1. **Create an SSH Key Pair**:
- Generate a private/public key pair for the cluster:
```bash
ssh-keygen -t rsa -b 4096 -C "your_email@example.com" -f ~/.ssh/homelab
```
- Place the private key in your `.ssh` folder.
2. **Set Up Machines**:
- Use the [set-up-machine](maintenance/set-up-machine/README.md) playbook to prepare all nodes in the cluster. This playbook installs updates, required packages, and copies the public SSH key to each node.
3. **Create the Cluster**:
- Once the machines are ready, initialize Docker Swarm using the [create-swarm](docker-swarm/README.md) playbook.
4. **Deploy Core Services**:
- Deploy essential services like Traefik, Portainer, and Dynamic DNS using the [core-deployments](deployments/core-deployments/README.md) playbook.

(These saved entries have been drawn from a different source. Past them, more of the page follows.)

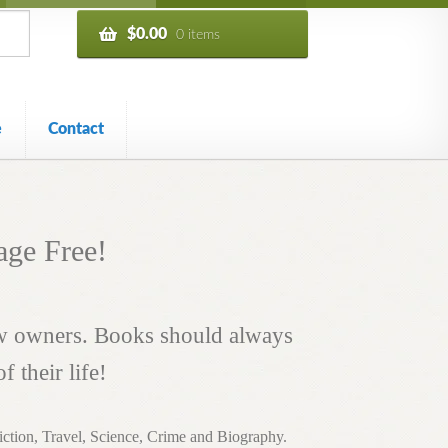
$
0.00
0 items
e
Contact
age Free!
ew owners. Books should always
 their life!
 Fiction, Travel, Science, Crime and Biography.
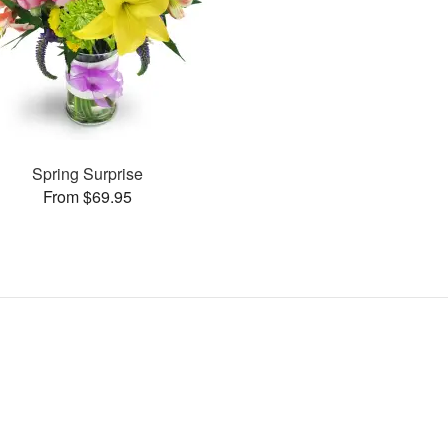
Spring Surprise
From $69.95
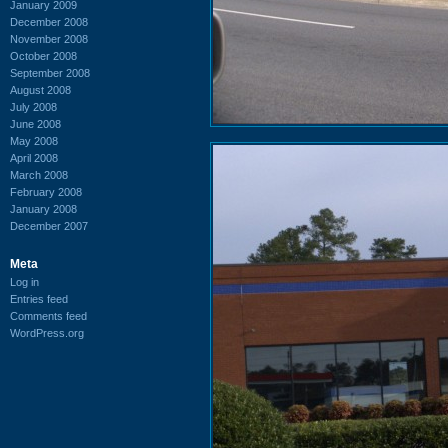
January 2009
December 2008
November 2008
October 2008
September 2008
August 2008
July 2008
June 2008
May 2008
April 2008
March 2008
February 2008
January 2008
December 2007
Meta
Log in
Entries feed
Comments feed
WordPress.org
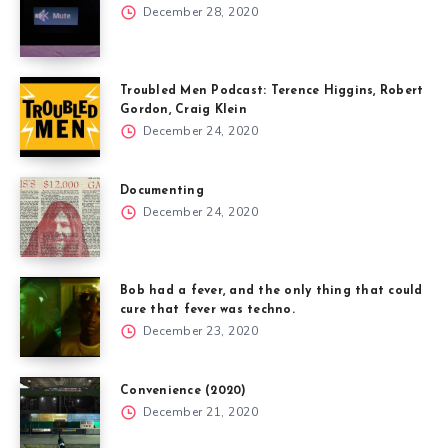
December 28, 2020
Troubled Men Podcast: Terence Higgins, Robert
Gordon, Craig Klein
December 24, 2020
Documenting
December 24, 2020
Bob had a fever, and the only thing that could
cure that fever was techno.
December 23, 2020
Convenience (2020)
December 21, 2020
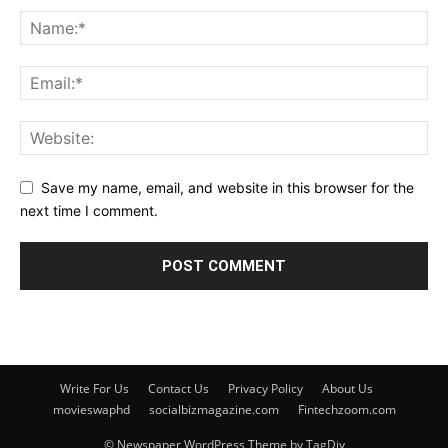
Save my name, email, and website in this browser for the
next time I comment.
Write For Us
Contact Us
Privacy Policy
About Us
movieswaphd
socialbizmagazine.com
Fintechzoom.com
© Newspaper WordPress Theme by TagDiv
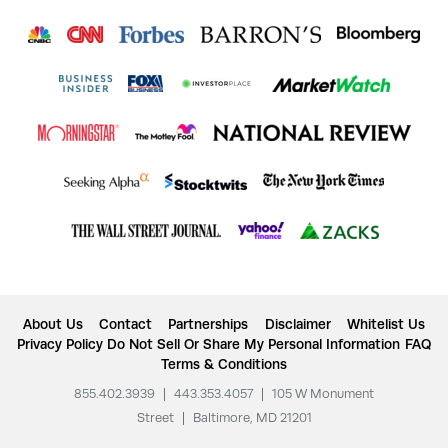
About Us
Contact
Partnerships
Disclaimer
Whitelist Us
Privacy Policy
Do Not Sell Or Share My Personal Information
FAQ
Terms & Conditions
855.402.3939
|
443.353.4057
|
105 W Monument
Street
|
Baltimore, MD 21201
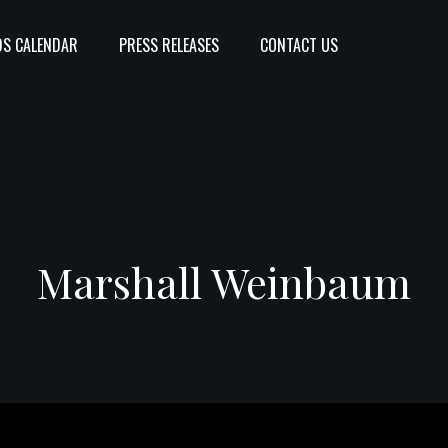
S CALENDAR
PRESS RELEASES
CONTACT US
Marshall Weinbaum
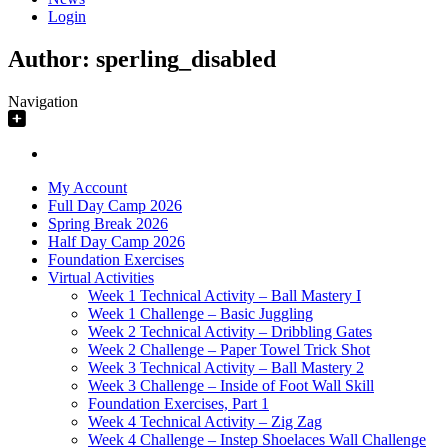
Login
Author:
sperling_disabled
Navigation
My Account
Full Day Camp 2026
Spring Break 2026
Half Day Camp 2026
Foundation Exercises
Virtual Activities
Week 1 Technical Activity – Ball Mastery I
Week 1 Challenge – Basic Juggling
Week 2 Technical Activity – Dribbling Gates
Week 2 Challenge – Paper Towel Trick Shot
Week 3 Technical Activity – Ball Mastery 2
Week 3 Challenge – Inside of Foot Wall Skill
Foundation Exercises, Part 1
Week 4 Technical Activity – Zig Zag
Week 4 Challenge – Instep Shoelaces Wall Challenge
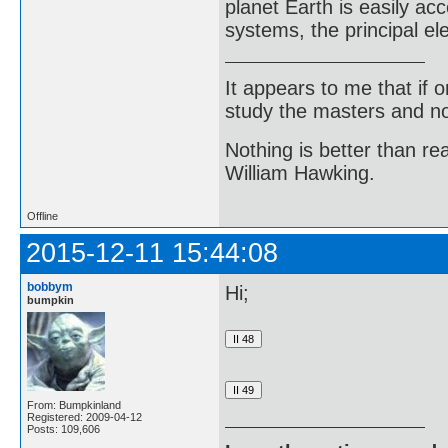
planet Earth is easily acc
systems, the principal e
It appears to me that if
study the masters and not
Nothing is better than 
William Hawking.
Offline
2015-12-11 15:44:08
bobbym
Hi;
bumpkin
From: Bumpkinland
Registered: 2009-04-12
Posts: 109,606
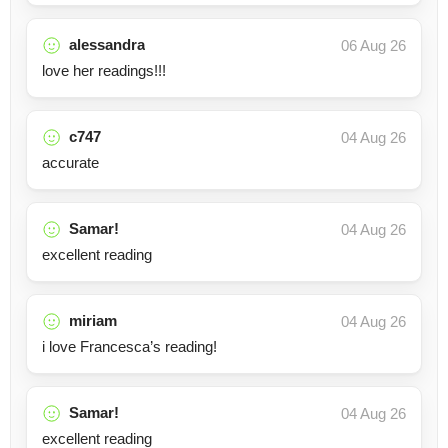
alessandra
06 Aug 26
love her readings!!!
c747
04 Aug 26
accurate
Samar!
04 Aug 26
excellent reading
miriam
04 Aug 26
i love Francesca’s reading!
Samar!
04 Aug 26
excellent reading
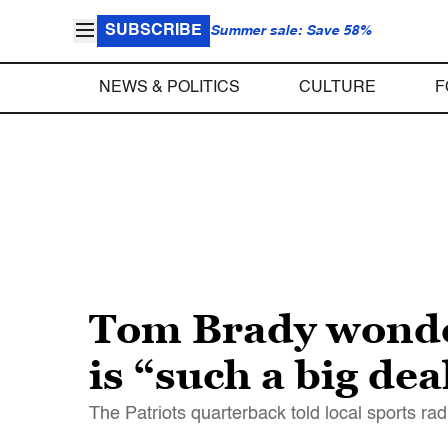
SUBSCRIBE
Summer sale: Save 58%
NEWS & POLITICS
CULTURE
F
Tom Brady wonde
is “such a big dea
The Patriots quarterback told local sports rad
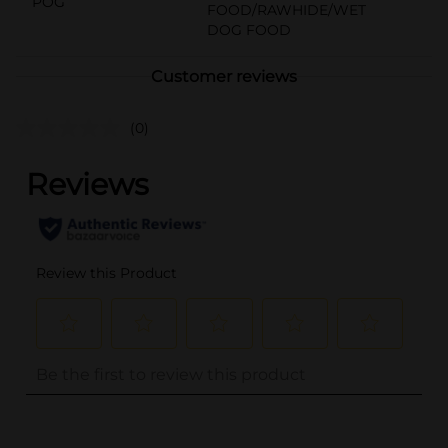
POG
FOOD/RAWHIDE/WET
DOG FOOD
Customer reviews
(0)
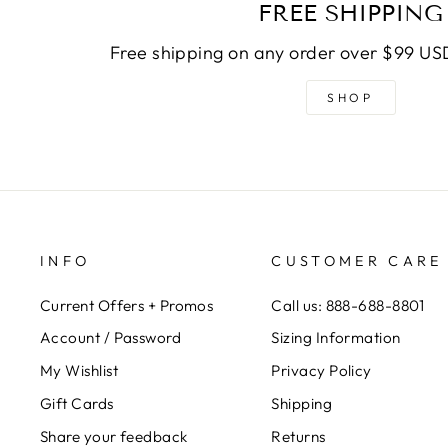
FREE SHIPPING
Free shipping on any order over $99 USD
SHOP
INFO
CUSTOMER CARE
Current Offers + Promos
Call us: 888-688-8801
Account / Password
Sizing Information
My Wishlist
Privacy Policy
Gift Cards
Shipping
Share your feedback
Returns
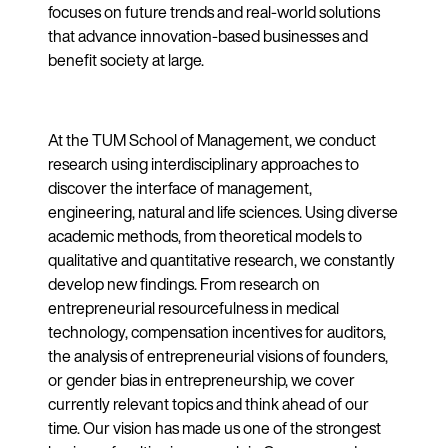
focuses on future trends and real-world solutions
that advance innovation-based businesses and
benefit society at large.
At the TUM School of Management, we conduct
research using interdisciplinary approaches to
discover the interface of management,
engineering, natural and life sciences. Using diverse
academic methods, from theoretical models to
qualitative and quantitative research, we constantly
develop new findings. From research on
entrepreneurial resourcefulness in medical
technology, compensation incentives for auditors,
the analysis of entrepreneurial visions of founders,
or gender bias in entrepreneurship, we cover
currently relevant topics and think ahead of our
time. Our vision has made us one of the strongest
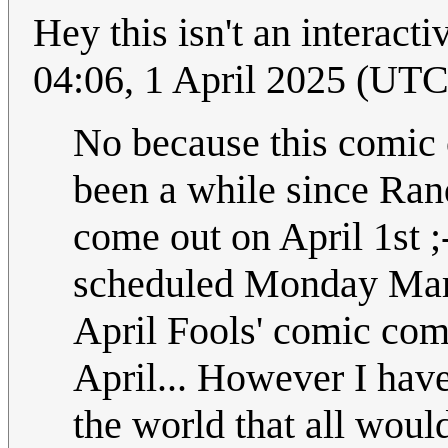
Hey this isn't an interact
04:06, 1 April 2025 (UTC
No because this comic 
been a while since Rand
come out on April 1st ;
scheduled Monday March
April Fools' comic com
April... However I have
the world that all woul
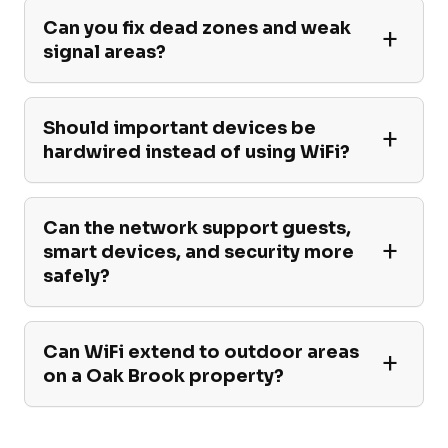
Can you fix dead zones and weak
signal areas?
Should important devices be
hardwired instead of using WiFi?
Can the network support guests,
smart devices, and security more
safely?
Can WiFi extend to outdoor areas
on a Oak Brook property?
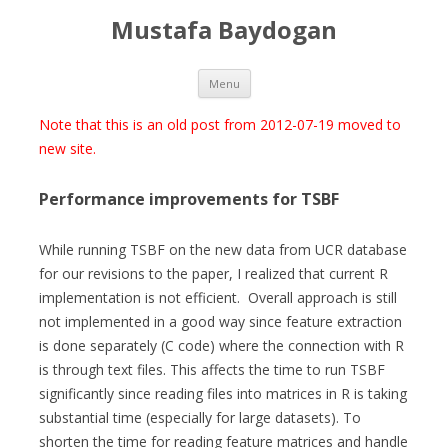
Mustafa Baydogan
Skip
Menu
to
content
Note that this is an old post from 2012-07-19 moved to
new site.
Performance improvements for TSBF
While running TSBF on the new data from UCR database
for our revisions to the paper, I realized that current R
implementation is not efficient. Overall approach is still
not implemented in a good way since feature extraction
is done separately (C code) where the connection with R
is through text files. This affects the time to run TSBF
significantly since reading files into matrices in R is taking
substantial time (especially for large datasets). To
shorten the time for reading feature matrices and handle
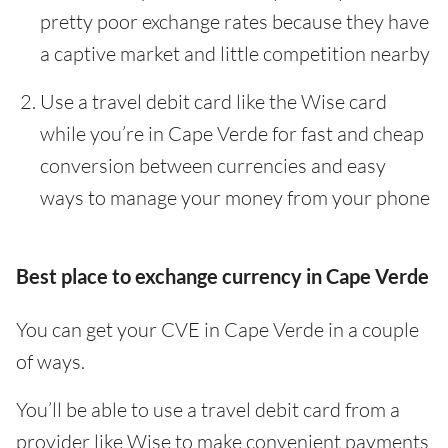
pretty poor exchange rates because they have
a captive market and little competition nearby
Use a travel debit card like the Wise card
while you’re in Cape Verde for fast and cheap
conversion between currencies and easy
ways to manage your money from your phone
Best place to exchange currency in Cape Verde
You can get your CVE in Cape Verde in a couple
of ways.
You’ll be able to use a travel debit card from a
provider like Wise to make convenient payments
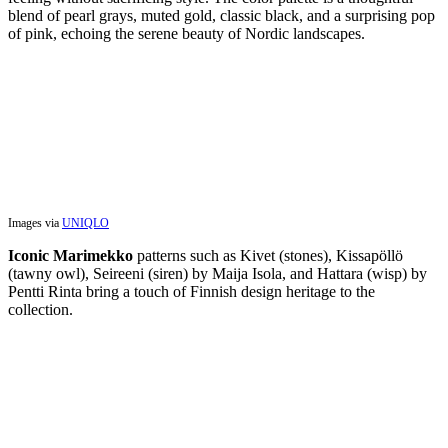
blend of pearl grays, muted gold, classic black, and a surprising pop
of pink, echoing the serene beauty of Nordic landscapes.
Images via
UNIQLO
Iconic Marimekko
patterns such as Kivet (stones), Kissapöllö
(tawny owl), Seireeni (siren) by Maija Isola, and Hattara (wisp) by
Pentti Rinta bring a touch of Finnish design heritage to the
collection.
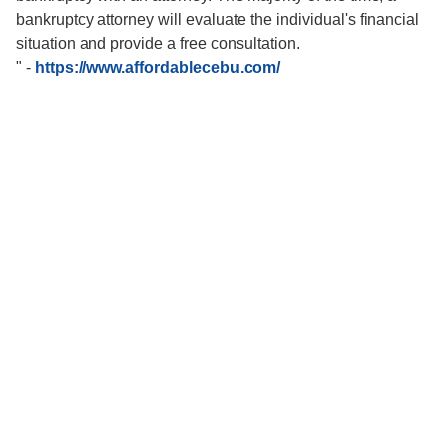
bankruptcy attorney will evaluate the individual's financial
situation and provide a free consultation.
"
-
https://www.affordablecebu.com/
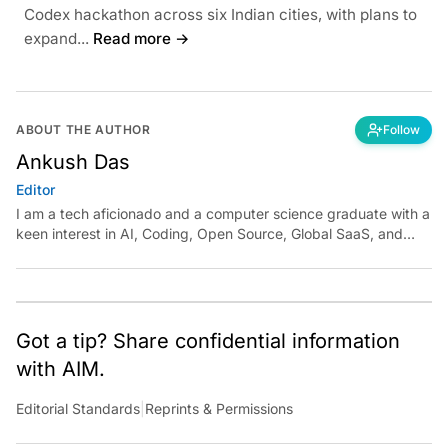
Codex hackathon across six Indian cities, with plans to
expand...
Read more →
ABOUT THE AUTHOR
Follow
Ankush Das
Editor
I am a tech aficionado and a computer science graduate with a
keen interest in AI, Coding, Open Source, Global SaaS, and
Cloud. Have a tip? Reach out to
ankush.das@aimmediahouse.com
Got a tip? Share confidential information
with AIM.
Editorial Standards
|
Reprints & Permissions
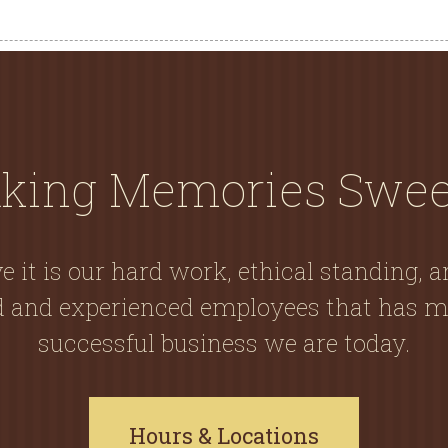
king Memories Swee
e it is our hard work, ethical standing, 
ed and experienced employees that has m
successful business we are today.
Hours & Locations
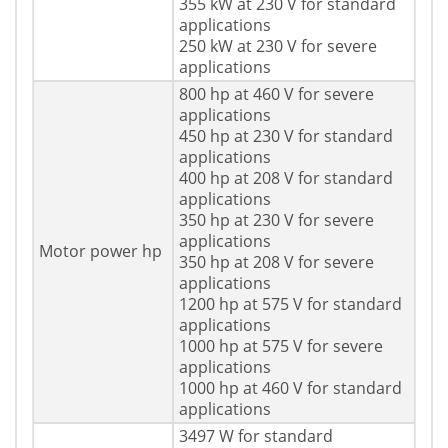
355 kW at 230 V for standard
applications
250 kW at 230 V for severe
applications
800 hp at 460 V for severe
applications
450 hp at 230 V for standard
applications
400 hp at 208 V for standard
applications
350 hp at 230 V for severe
applications
Motor power hp
350 hp at 208 V for severe
applications
1200 hp at 575 V for standard
applications
1000 hp at 575 V for severe
applications
1000 hp at 460 V for standard
applications
3497 W for standard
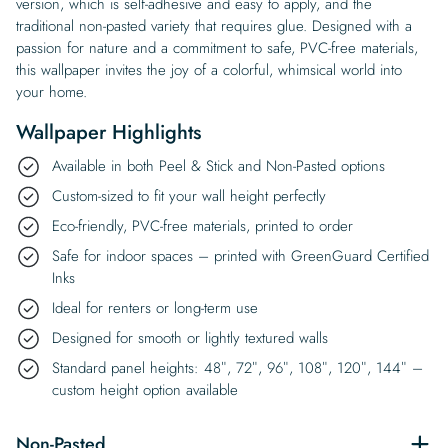
version, which is self-adhesive and easy to apply, and the
traditional non-pasted variety that requires glue. Designed with a
passion for nature and a commitment to safe, PVC-free materials,
this wallpaper invites the joy of a colorful, whimsical world into
your home.
Wallpaper Highlights
Available in both Peel & Stick and Non-Pasted options
Custom-sized to fit your wall height perfectly
Eco-friendly, PVC-free materials, printed to order
Safe for indoor spaces – printed with GreenGuard Certified
Inks
Ideal for renters or long-term use
Designed for smooth or lightly textured walls
Standard panel heights: 48″, 72″, 96″, 108″, 120″, 144″ –
custom height option available
Non-Pasted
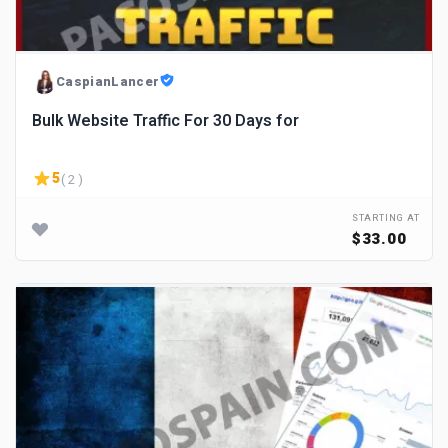
CaspianLancer
Bulk Website Traffic For 30 Days for
5
( 2 )
STARTING AT
$33.00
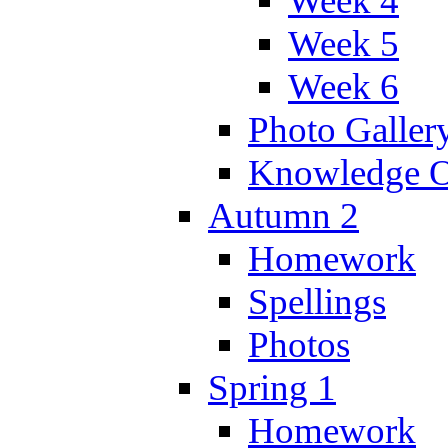
Week 4
Week 5
Week 6
Photo Galler
Knowledge O
Autumn 2
Homework
Spellings
Photos
Spring 1
Homework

- Use the [deployments catalog](deployments/README.md) for the full list of available services and per-service documentation.
---
## Contributions
I'm one person, who has learned this stuff and developed this for their own use. I don't pretend to be an expert; I'm just sharing what I've learned. That being said, if you see any issues, or ways to do things better, then please raise an issue and pull request to make everything better for everyone. Any contributions you make are greatly appreciated.
If you have a suggestion that would make this better, please fork the repo and create a pull request. You can also simply open an issue with the tag "enhancement".
Don't forget to give the project a star! Thanks again!
1. Fork the Project
1. Create your Feature Branch (git checkout -b feature/AmazingFeature)
1. Commit your Changes (git commit -m 'Add some AmazingFeature')
1. Push to the Branch (git push origin feature/AmazingFeature)
1. Open a Pull Request
---
## License
This project is licensed under the MIT License - see the [LICENSE](LICENSE) file for details.
[^1]: An odd number N of manager nodes in the cluster tolerates the loss of at most (N-1)/2 managers. Docker recommends a maximum of seven manager nodes for a swarm.